The list of crops affected by California's ongoing drought is growing. This time it's pumpkins.
While this year's crop is expected to be normal—a pumpkin from California weighing 2,058 pounds took first prize and set a new tournament record this week—the lack of water is forcing many pumpkin growers to face the possibility of plowing over their pumpkin patches sooner than later.
Next to Illinois, California is the second-largest pumpkin producer in the country.
"The impact is very severe on us and if we don't get rain this winter we won't be able to grow anything," said Wayne Martin, a farmer in Fresno, California, who grows pumpkins on his 60 acres of land.
"It's very bad here with the little water we have," he said.
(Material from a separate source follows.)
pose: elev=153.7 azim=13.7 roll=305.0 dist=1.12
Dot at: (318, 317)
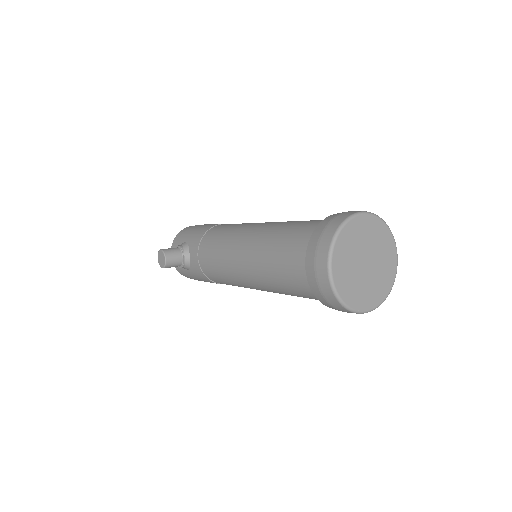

Martin explained that because he's had to pump more water out of the ground than usual to produce this year's crop, the cost of doing business has gone up.
"The financial impact has really hurt," he said. "We've had to pay more for the water and that means consumers will pay more."
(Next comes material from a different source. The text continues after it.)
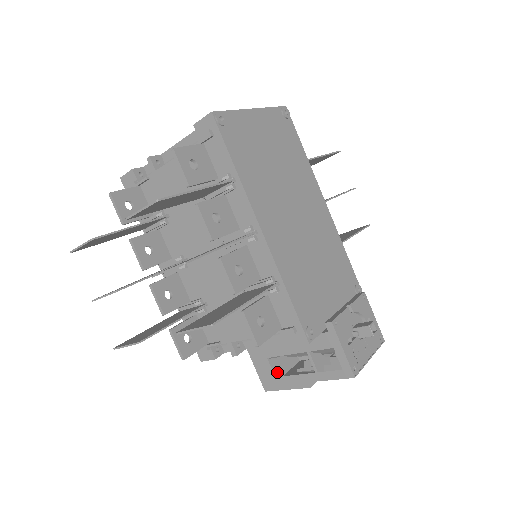
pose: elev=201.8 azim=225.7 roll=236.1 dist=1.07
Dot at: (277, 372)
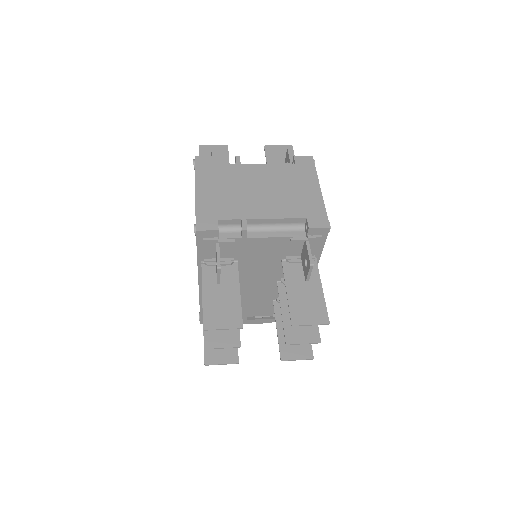
Dot at: occluded
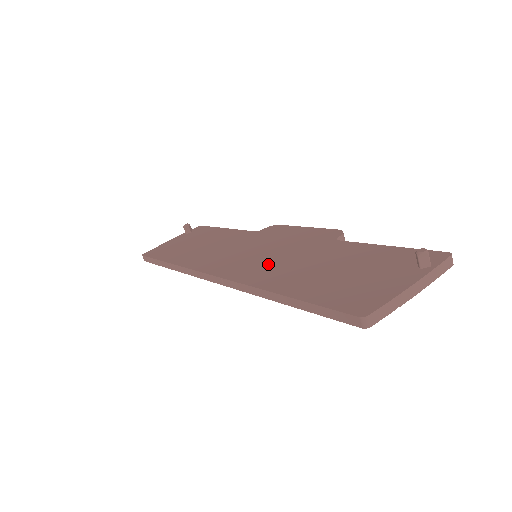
Martin said he expects he will have to sell his pumpkins for 15 percent more than last year. The national average is currently around 50 cents per pound, or $5 for a basketball-sized pumpkin.
Doug Perry runs Perry Farms in Fremont, California, and grows pumpkins on 91 acres. He's had to go to a drip irrigation system to help cultivate his crop. He's actually growing smaller pumpkins because of water cutbacks.
Perry said he's fortunate to have access to water that other farmers might not have in drier parts of the state. But like Martin, he worries about next year and beyond.
"This winter is key for a lot of us," Perry said.